**Exercise goal:**
The entire listing, reproduced exactly and stripped of images, is the expected output.

**Information given:**

-.-.-

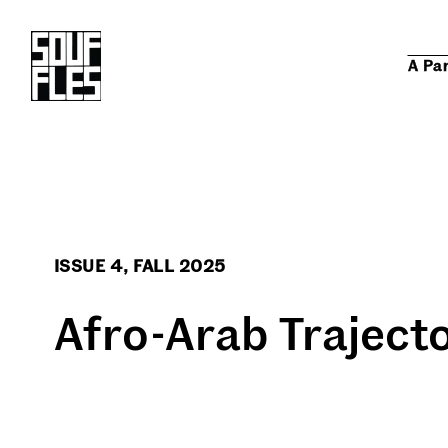
A Pa
ISSUE 4, FALL 2025
Afro-Arab Traject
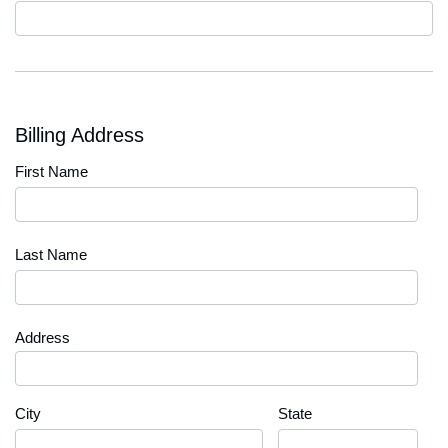
Code
Billing Address
First Name
Last Name
Address
City
State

-.-.-

**Solution for this problem:**
A Pa
ISSUE 4, FALL 2025
Afro-Arab Traject
Code
Billing Address
First Name
Last Name
Address
City
State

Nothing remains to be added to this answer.